Directions:
- a) Answer these questions using the album review:
(i) Who plays pedal steel on the album?
(ii) What is the album's title?
(iii) Which song does the review call the band's most moving?
- b) Reproduce the album review verbatim from "What it is instead" to "than just good.".
##### Passage
What it is instead is a strangely underrepresented (well, strange on the basis of how well it works here) branch of rock, a kind of indie country rock that benefits greatly from J Kardong’s pedal steel and Pete Colclasure’s often folksy piano but has them augment a traditional guitar/guitar/bass/drums rock outfit rather than dominate it. This approach works best when Facts About Funerals play relatively full-out on the likes of “Cartwheels” or the bar-ready massed vocals of “Black Whiskey”, not speeding through the tunes so much as surging. The grinding “Sunrise” also acquits itself well, Sharp’s wasted half-mumble anchoring six minutes of steady pulse until the effect becomes one of arduous struggle, not just medium tempo. He gasps out “look at me now, saving the best for last” with the kind of protesting-too-much irony that makes the song great rather than just good.
And while the band plays well together, most of Love Songs & Funeral Homes does fall into the good-not-great category; the band’s other main strength is Sharp’s refusal to veer away from open sentiment or even cliché, which gives his songwriting much of its impact but also on occasion just falls flat. “Lousy Kisser,” for example, is a good idea, but not only do they just not let the damn song die when it should, by the end the far-too-obvious reversal in Sharp’s lyrics is a good example of when to just leave things implicit. The avowal throughout that your lost love was a, yes, lousy kisser and therefore you don’t miss her is fine, in a 10cc-I’m-not-in-love kind of way – the ending “oh god I really do miss her a lot” part thuds to the ground and kind of wrecks the impact of the song as a whole.
Mostly, though, they avoid that kind of jarring mis-step, and so “Ruby Eirine” and “A Different Man” are touchingly direct in their protestations of love, and “Dumb” is self-lacerating about a bad relationship without the kinds of rationalizations that singers usually employ to make things sound better. Deciding to end the album with the delicate, lovely (and fittingly named) “Wedding Song” is a nice touch; not only is it Facts About Funerals’ most moving song, but it ends an album that’s been a mixed bag of joy and sorrow on the kind of note that leaves you sincerely hoping that Sharp wrote it before his own happy marriage (if, in fact, he’s married). It’s no compensation for his losses, but he’s made a sturdy, promising debut album, and one that suggests that Facts About Funerals are onto something with their intriguingly roughshod mix of melody, fuzz and twang.
##########
##### Provided information
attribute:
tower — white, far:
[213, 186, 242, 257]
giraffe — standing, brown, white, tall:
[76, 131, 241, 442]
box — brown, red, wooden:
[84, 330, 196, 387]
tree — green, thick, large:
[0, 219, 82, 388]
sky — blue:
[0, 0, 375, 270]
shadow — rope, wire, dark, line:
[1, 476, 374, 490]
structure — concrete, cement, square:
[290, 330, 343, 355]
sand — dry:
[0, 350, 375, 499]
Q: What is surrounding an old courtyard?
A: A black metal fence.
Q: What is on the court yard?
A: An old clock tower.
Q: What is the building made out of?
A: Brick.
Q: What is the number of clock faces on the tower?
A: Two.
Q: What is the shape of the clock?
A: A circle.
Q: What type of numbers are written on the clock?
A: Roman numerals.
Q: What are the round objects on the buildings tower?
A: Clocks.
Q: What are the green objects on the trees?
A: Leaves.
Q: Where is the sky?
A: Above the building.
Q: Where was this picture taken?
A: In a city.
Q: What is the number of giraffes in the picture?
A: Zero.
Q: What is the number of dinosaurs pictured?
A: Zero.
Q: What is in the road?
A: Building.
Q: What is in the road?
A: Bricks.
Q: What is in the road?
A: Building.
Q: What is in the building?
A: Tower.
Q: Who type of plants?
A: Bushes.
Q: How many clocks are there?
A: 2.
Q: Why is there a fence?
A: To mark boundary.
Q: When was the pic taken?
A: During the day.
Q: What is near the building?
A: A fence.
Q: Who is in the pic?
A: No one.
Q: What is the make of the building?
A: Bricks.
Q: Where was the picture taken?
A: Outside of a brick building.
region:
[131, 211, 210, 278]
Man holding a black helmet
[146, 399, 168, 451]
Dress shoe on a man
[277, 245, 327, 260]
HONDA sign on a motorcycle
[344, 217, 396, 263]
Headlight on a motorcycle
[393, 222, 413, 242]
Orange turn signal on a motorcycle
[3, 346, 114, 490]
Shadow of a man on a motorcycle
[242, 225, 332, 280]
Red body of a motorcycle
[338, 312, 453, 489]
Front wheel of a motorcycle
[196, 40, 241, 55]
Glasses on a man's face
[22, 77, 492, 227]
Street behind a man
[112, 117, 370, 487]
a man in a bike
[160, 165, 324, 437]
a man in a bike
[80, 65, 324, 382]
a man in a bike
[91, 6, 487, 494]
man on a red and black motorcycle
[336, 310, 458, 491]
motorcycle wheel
##########
Answers in order:
- a)
(i) J Kardong
(ii) Love Songs & Funeral Homes
(iii) "Wedding Song"

- b)
What it is instead is a strangely underrepresented (well, strange on the basis of how well it works here) branch of rock, a kind of indie country rock that benefits greatly from J Kardong’s pedal steel and Pete Colclasure’s often folksy piano but has them augment a traditional guitar/guitar/bass/drums rock outfit rather than dominate it. This approach works best when Facts About Funerals play relatively full-out on the likes of “Cartwheels” or the bar-ready massed vocals of “Black Whiskey”, not speeding through the tunes so much as surging. The grinding “Sunrise” also acquits itself well, Sharp’s wasted half-mumble anchoring six minutes of steady pulse until the effect becomes one of arduous struggle, not just medium tempo. He gasps out “look at me now, saving the best for last” with the kind of protesting-too-much irony that makes the song great rather than just good.